Often families I work with see warning signs but are fearful to approach their teen. They try but when shut out they feel hurt and do not push. Parents feel helpless. which often leads to frustration and anger. Teens who are hurting put a wall up, do not communicate, push away and isolate. If they are being sexually abused, they may have been threatened, they may be ashamed, or they may believe they asked for it. This leads to secrecy, which creates a silent wedge between teens and their parents. When teens cut or use other means of self harm, they hide their wounds. For example, they refuse to wear short sleeves in hot weather because they are slicing cuts into their arms. In order to not be seen, they withdraw or become belligerent. Their behavior keeps people from getting too close. This is true for teens that are using drugs and alcohol as well.
Parents may see a sudden change in behavior. For example, an outgoing teen suddenly is quiet and mysterious. Mood swings of rage, fear, insecurity and withdrawal can occur. When you try to engage in a discussion, you are met with defensiveness, anger, belligerence or a refusal to talk. You notice they are distracted or distant at odd times. They may not be showing signs outwardly that are obvious. They may be an excellent student and no outward change that parents can point to, but take an unusually long time in the bathroom. Teens that have bulimia need to throw up and spend more time in this way. They turn the shower on to hide the noise. You may see them eating but losing weight, not eating or gaining weight. Changes occur; you just have to notice.
In my experience over the years, parents “see” but do not know what the behavior means. As a result, they think it is the typical “teenage” years. If you think your teen is acting different, then your teen is acting different. If you are bothered by their behavior but can not put your finger on it, then search for answers. Check their social media, talk to the school, read articles, call help lines, talk to other parents, seek counseling. Do not second guess yourself or think you might be wrong. Better to be wrong then sorry. Do not hope it will go away because a teen in trouble needs assistance.
I often suggest to parents to write down every change they see even if it is minute. Write down what you have tried to do and how your teen responded. Write down how you feel when around your teen to help identify what your child is bringing up in you, particularly your fears. If you cannot identify your fears in confronting your teen, then seek help for yourself before you focus on your child. How you respond and react either contributes to the problem or help take it in a different direction. Teens resent it when parents focus on them and not themselves.
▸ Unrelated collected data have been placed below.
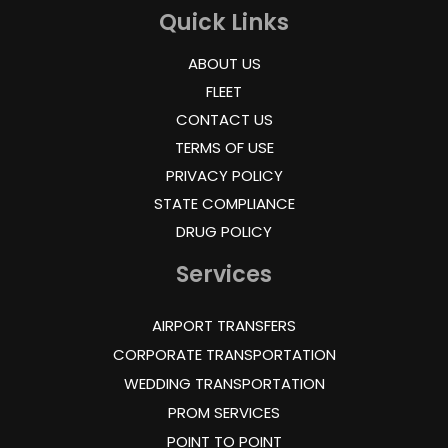
Quick Links
ABOUT US
FLEET
CONTACT US
TERMS OF USE
PRIVACY POLICY
STATE COMPLIANCE
DRUG POLICY
Services
AIRPORT TRANSFERS
CORPORATE TRANSPORTATION
WEDDING TRANSPORTATION
PROM SERVICES
POINT TO POINT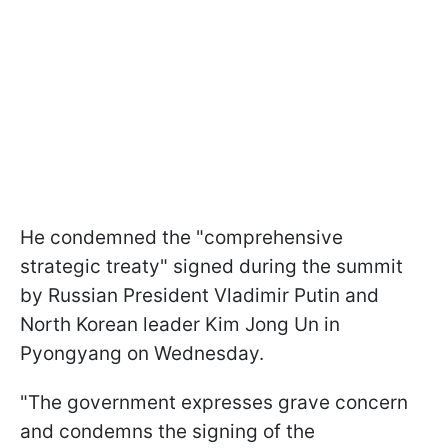
He condemned the "comprehensive
strategic treaty" signed during the summit
by Russian President Vladimir Putin and
North Korean leader Kim Jong Un in
Pyongyang on Wednesday.
"The government expresses grave concern
and condemns the signing of the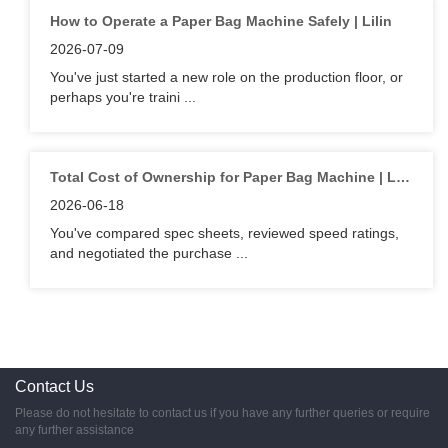
How to Operate a Paper Bag Machine Safely | Lilin
2026-07-09
You've just started a new role on the production floor, or
perhaps you're traini ...
Total Cost of Ownership for Paper Bag Machine | Lilin
2026-06-18
You've compared spec sheets, reviewed speed ratings,
and negotiated the purchase ...
Contact Us
Please do not hesitate to contact us if you have any further queries or require
any further assistance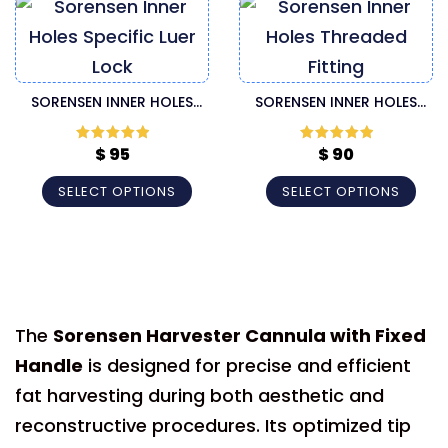
SORENSEN INNER HOLES
SORENSEN INNER HOLES
SPECIFIC LUER LOCK
THREADED FITTING
HARVESTER CANNULA
HARVESTER CANNULA
$
95
$
90
Rated
5
out
Rated
5
out
of 5
of 5
SELECT OPTIONS
SELECT OPTIONS
The
Sorensen Harvester Cannula with Fixed
Handle
is designed for precise and efficient
fat harvesting during both aesthetic and
reconstructive procedures. Its optimized tip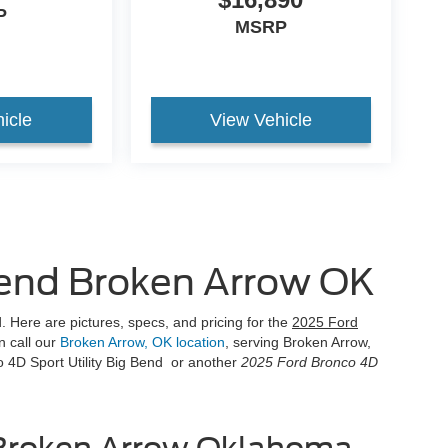
P
MSRP
icle
View Vehicle
Bend Broken Arrow OK
 Here are pictures, specs, and pricing for the
2025 Ford
n call our
Broken Arrow, OK location
, serving Broken Arrow,
 4D Sport Utility Big Bend or another
2025 Ford Bronco 4D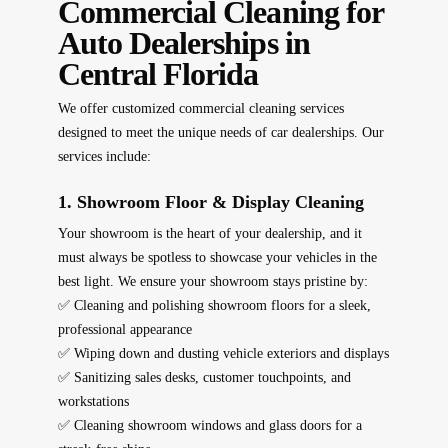
Commercial Cleaning for
Auto Dealerships in
Central Florida
We offer
customized commercial cleaning services
designed to meet the unique needs of car dealerships. Our
services include:
1. Showroom Floor & Display Cleaning
Your showroom is the heart of your dealership, and it
must always be spotless to
showcase your vehicles in the
best light
. We ensure your showroom stays pristine by:
✅ Cleaning and polishing showroom floors for a sleek,
professional appearance
✅ Wiping down and dusting vehicle exteriors and displays
✅ Sanitizing sales desks, customer touchpoints, and
workstations
✅ Cleaning showroom windows and glass doors for a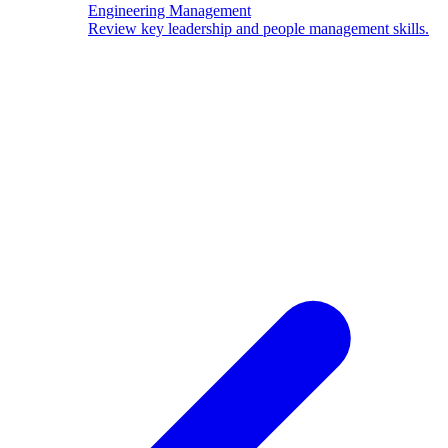
Engineering Management
Review key leadership and people management skills.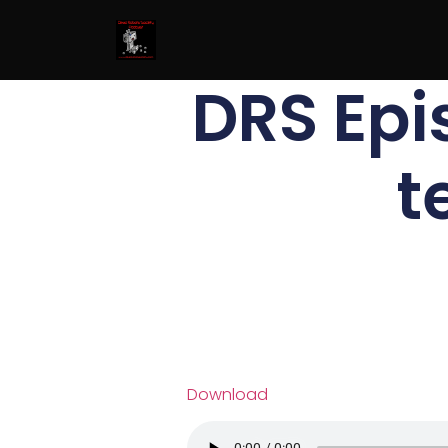
DRS Ep
t
Download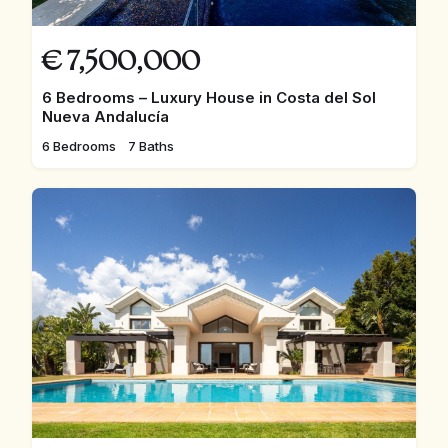
€
7,500,000
6 Bedrooms – Luxury House in Costa del Sol
Nueva Andalucía
6 Bedrooms
7 Baths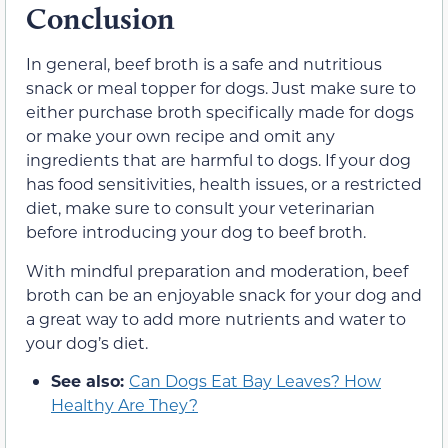
Conclusion
In general, beef broth is a safe and nutritious
snack or meal topper for dogs. Just make sure to
either purchase broth specifically made for dogs
or make your own recipe and omit any
ingredients that are harmful to dogs. If your dog
has food sensitivities, health issues, or a restricted
diet, make sure to consult your veterinarian
before introducing your dog to beef broth.
With mindful preparation and moderation, beef
broth can be an enjoyable snack for your dog and
a great way to add more nutrients and water to
your dog’s diet.
See also:
Can Dogs Eat Bay Leaves? How
Healthy Are They?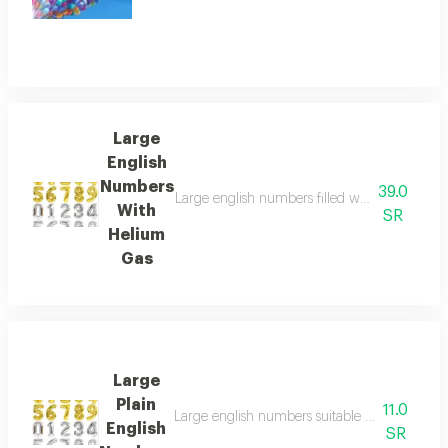
Large
English
Numbers
39.0
Large english numbers filled with helium gas,
With
SR
Helium
Gas
Large
Plain
11.0
Large english numbers suitable for parties an
English
SR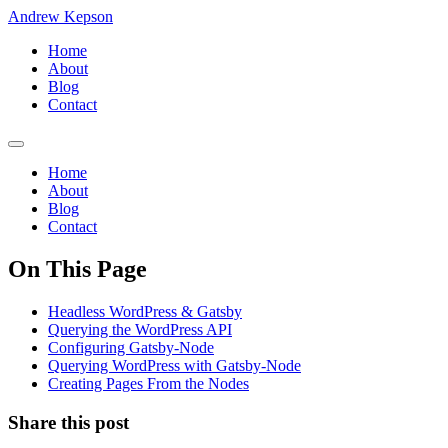
Andrew Kepson
Home
About
Blog
Contact
Home
About
Blog
Contact
On This Page
Headless WordPress & Gatsby
Querying the WordPress API
Configuring Gatsby-Node
Querying WordPress with Gatsby-Node
Creating Pages From the Nodes
Share this post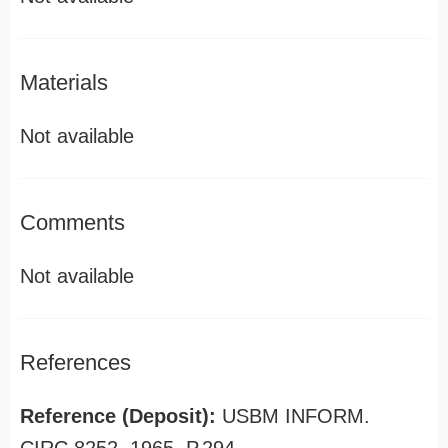
Materials
Not available
Comments
Not available
References
Reference (Deposit):
USBM INFORM.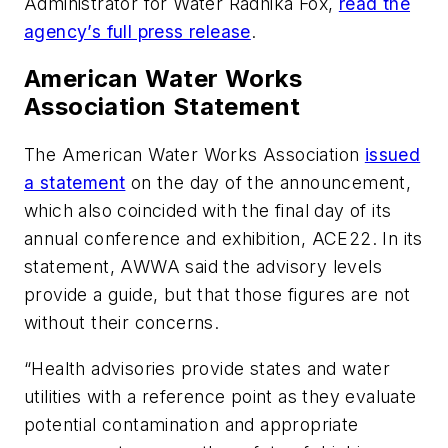
Administrator for Water Radhika Fox,
read the
agency’s full press release
.
American Water Works
Association Statement
The American Water Works Association
issued
a statement
on the day of the announcement,
which also coincided with the final day of its
annual conference and exhibition, ACE22. In its
statement, AWWA said the advisory levels
provide a guide, but that those figures are not
without their concerns.
“Health advisories provide states and water
utilities with a reference point as they evaluate
potential contamination and appropriate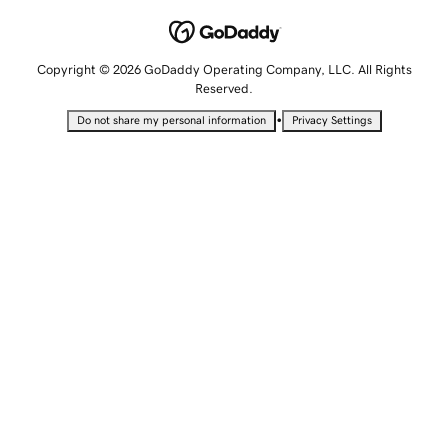
Copyright © 2026 GoDaddy Operating Company, LLC. All Rights
Reserved.
•
Do not share my personal information
Privacy Settings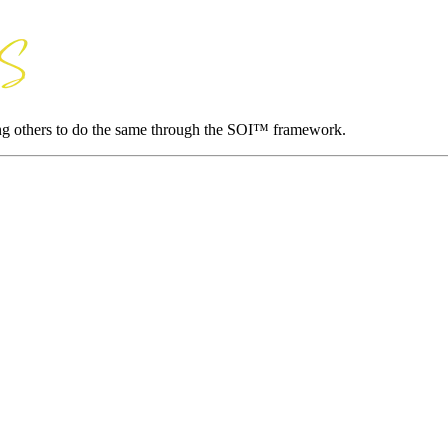
ing others to do the same through the SOI™ framework.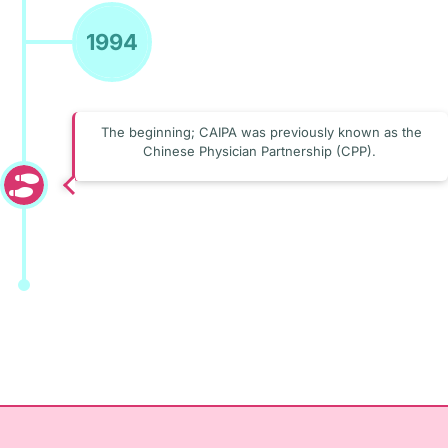
1994
The beginning; CAIPA was previously known as the
Chinese Physician Partnership (CPP).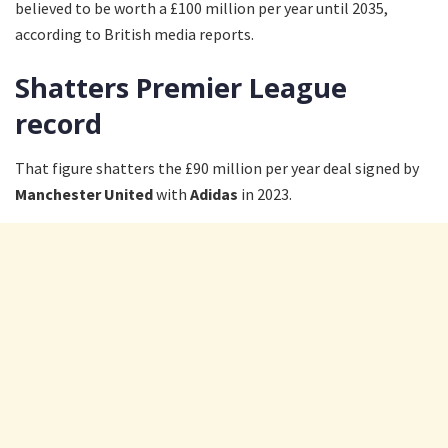
believed to be worth a £100 million per year until 2035,
according to British media reports.
Shatters Premier League
record
That figure shatters the £90 million per year deal signed by
Manchester United
with
Adidas
in 2023.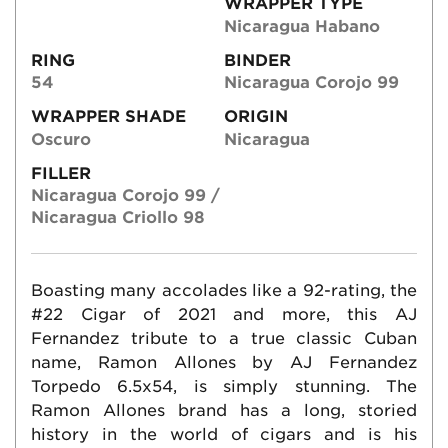
WRAPPER TYPE
Nicaragua Habano
RING
BINDER
54
Nicaragua Corojo 99
WRAPPER SHADE
ORIGIN
Oscuro
Nicaragua
FILLER
Nicaragua Corojo 99 /
Nicaragua Criollo 98
Boasting many accolades like a 92-rating, the
#22 Cigar of 2021 and more, this AJ
Fernandez tribute to a true classic Cuban
name, Ramon Allones by AJ Fernandez
Torpedo 6.5x54, is simply stunning. The
Ramon Allones brand has a long, storied
history in the world of cigars and is his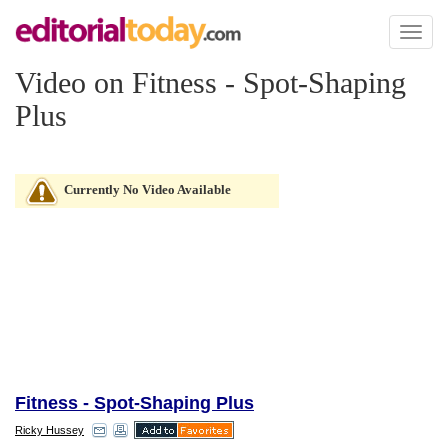
Toggl
naviga
Video on Fitness - Spot-Shaping
Plus
Currently No Video Available
Fitness - Spot-Shaping Plus
Ricky Hussey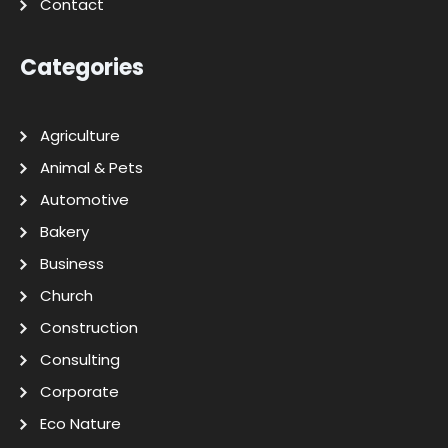
Contact
Categories
Agriculture
Animal & Pets
Automotive
Bakery
Business
Church
Construction
Consulting
Corporate
Eco Nature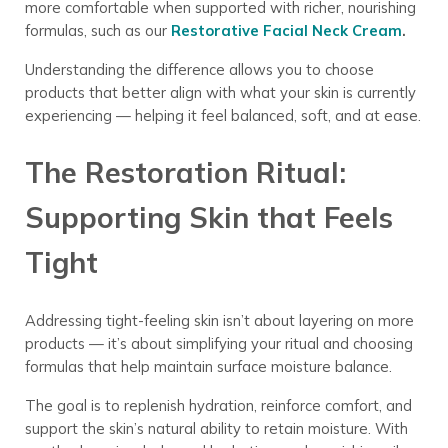
more comfortable when supported with richer, nourishing
formulas, such as our
Restorative Facial Neck Cream
.
Understanding the difference allows you to choose
products that better align with what your skin is currently
experiencing — helping it feel balanced, soft, and at ease.
The Restoration Ritual:
Supporting Skin that Feels
Tight
Addressing tight-feeling skin isn’t about layering on more
products — it’s about simplifying your ritual and choosing
formulas that help maintain surface moisture balance.
The goal is to replenish hydration, reinforce comfort, and
support the skin’s natural ability to retain moisture. With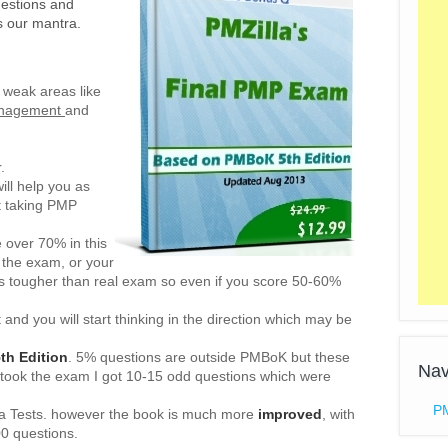
estions and
is our mantra.
n weak areas like
anagement
and
.
ill help you as
t taking PMP
e over 70% in this
 the exam, or your
 is tougher than real exam so even if you score 50-60%
 and you will start thinking in the direction which may be
h Edition
. 5% questions are outside PMBoK but these
Nav
 took the exam I got 10-15 odd questions which were
P
la Tests. however the book is much more
improved
, with
00 questions.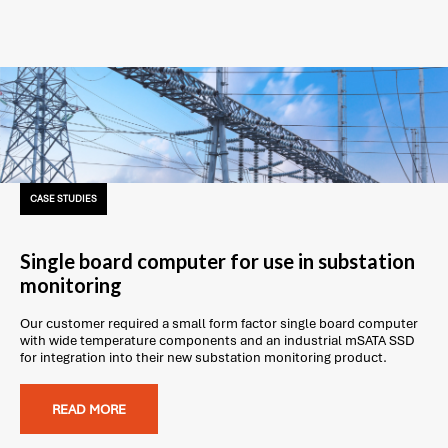
CASE STUDIES
Single board computer for use in substation
monitoring
Our customer required a small form factor single board computer
with wide temperature components and an industrial mSATA SSD
for integration into their new substation monitoring product.
READ MORE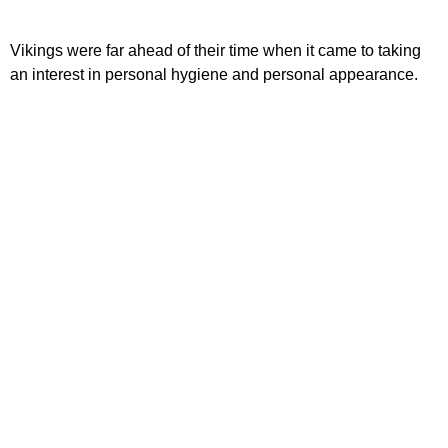
Vikings were far ahead of their time when it came to taking
an interest in personal hygiene and personal appearance.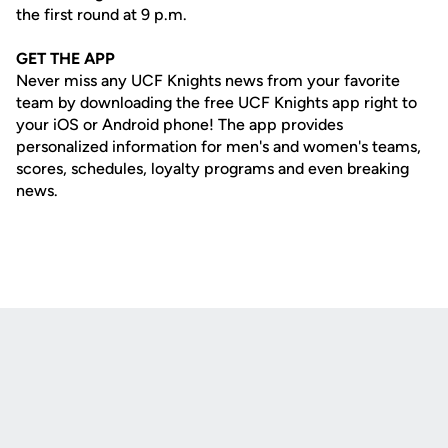
the first round at 9 p.m.
GET THE APP
Never miss any UCF Knights news from your favorite
team by downloading the free UCF Knights app right to
your iOS or Android phone! The app provides
personalized information for men's and women's teams,
scores, schedules, loyalty programs and even breaking
news.
Opens in a new window
Opens in a new
Opens in a new window
Opens in a new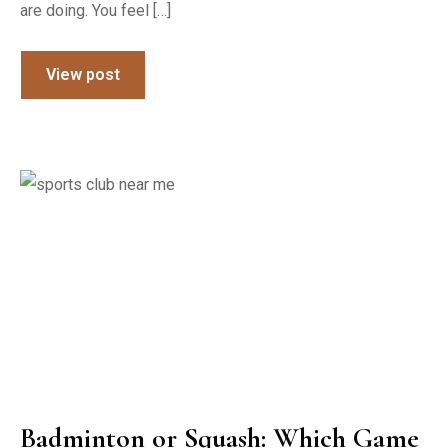
are doing. You feel […]
View post
Badminton or Squash: Which Game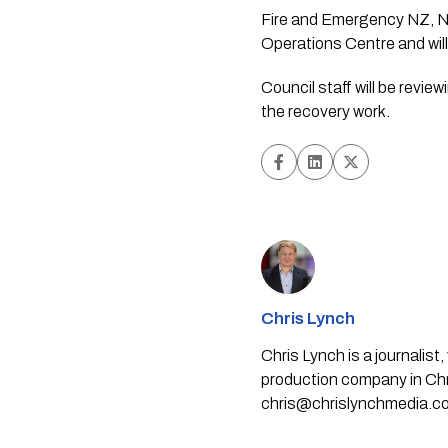
Fire and Emergency NZ, N
Operations Centre and will 
Council staff will be revi
the recovery work.
Chris Lynch
Chris Lynch is a journali
production company in Chri
chris@chrislynchmedia.c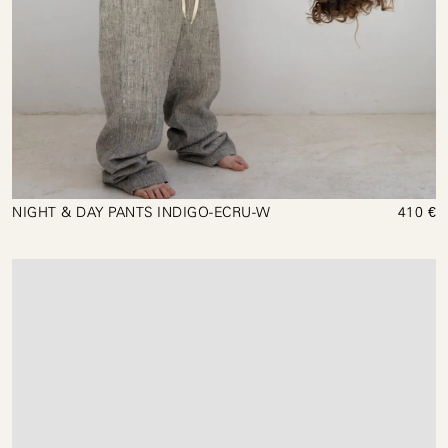
NIGHT & DAY PANTS INDIGO-ECRU-W
410 €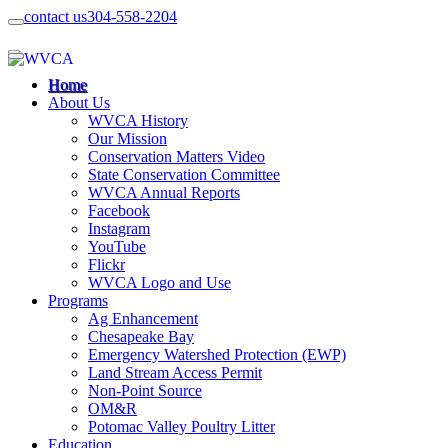
contact us
304-558-2204
Home
About Us
WVCA History
Our Mission
Conservation Matters Video
State Conservation Committee
WVCA Annual Reports
Facebook
Instagram
YouTube
Flickr
WVCA Logo and Use
Programs
Ag Enhancement
Chesapeake Bay
Emergency Watershed Protection (EWP)
Land Stream Access Permit
Non-Point Source
OM&R
Potomac Valley Poultry Litter
Education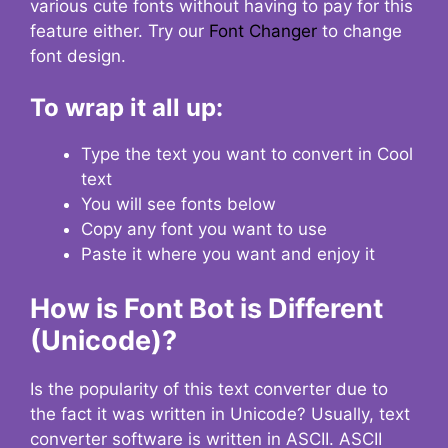
various cute fonts without having to pay for this
feature either. Try our
Font Changer
to change
font design.
To wrap it all up:
Type the text you want to convert in Cool
text
You will see fonts below
Copy any font you want to use
Paste it where you want and enjoy it
How is Font Bot is Different
(Unicode)?
Is the popularity of this text converter due to
the fact it was written in Unicode? Usually, text
converter software is written in ASCII. ASCII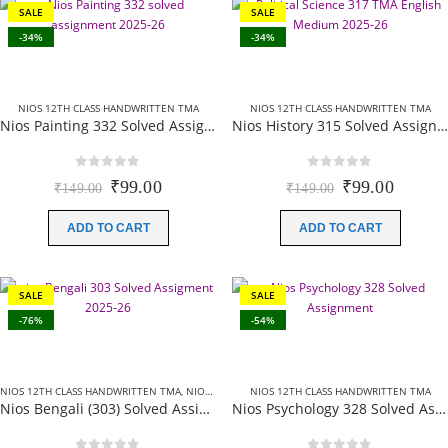
SALE
SALE
-34%
-34%
NIOS 12TH CLASS HANDWRITTEN TMA
NIOS 12TH CLASS HANDWRITTEN TMA
Nios Painting 332 Solved Assignment (Handwritten Scanned Copy) English Medium 2025-26
Nios History 315 Solved Assignment (Handwritten Scanned Copy) English Medium 2025-26
0
out of 5
0
out of 5
Original
Current
Original
Curren
₹
99.00
₹
99.00
₹
149.00
₹
149.00
price
price
price
price
was:
is:
was:
is:
ADD TO CART
ADD TO CART
₹149.00.
₹99.00.
₹149.00.
₹99.00
SALE
SALE
-76%
-54%
NIOS 12TH CLASS HANDWRITTEN TMA
,
NIOS 12TH CLASS SOLVED ASSIGNMENTS
NIOS 12TH CLASS HANDWRITTEN TMA
,
NIOS SOLVE
Nios Bengali (303) Solved Assignment In Bangla Medium 2025-26
Nios Psychology 328 Solved Assignment (Handwritten Scanned Copy) English Medium 2025-26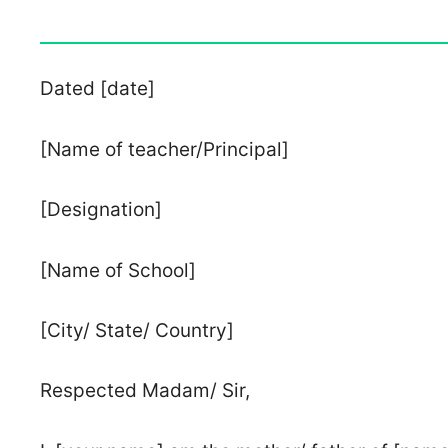
Dated [date]
[Name of teacher/Principal]
[Designation]
[Name of School]
[City/ State/ Country]
Respected Madam/ Sir,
Everyone in the family is affected and everyone has a part in creating change.
Our schools and educational institutions need to provide a way to educate parents of teen behaviors that point to different kinds of abuse, self harm behaviors and addictions, as well as understanding cyber bullying and bullying in general.
I also believe teaching children about abuse should be “mandatory” in early childhood education, middle and high schools. A teacher knowledgeable and able to teach topics about sexual, physical and emotional abuse, identifying for children and teens what abuse is, who to tell, who is trustworthy and how to protect themselves helps children and teens identify and have tools to learn and report on abuse.
Social media and schools have access to children and teens for many hours in the week. The use of the computer has become an integral part of their lives. We need to create programs that respond to these issues. It is not just a parental problem or family problem; it is a societal problem as well. Everyone needs to be involved in solutions that affect our children.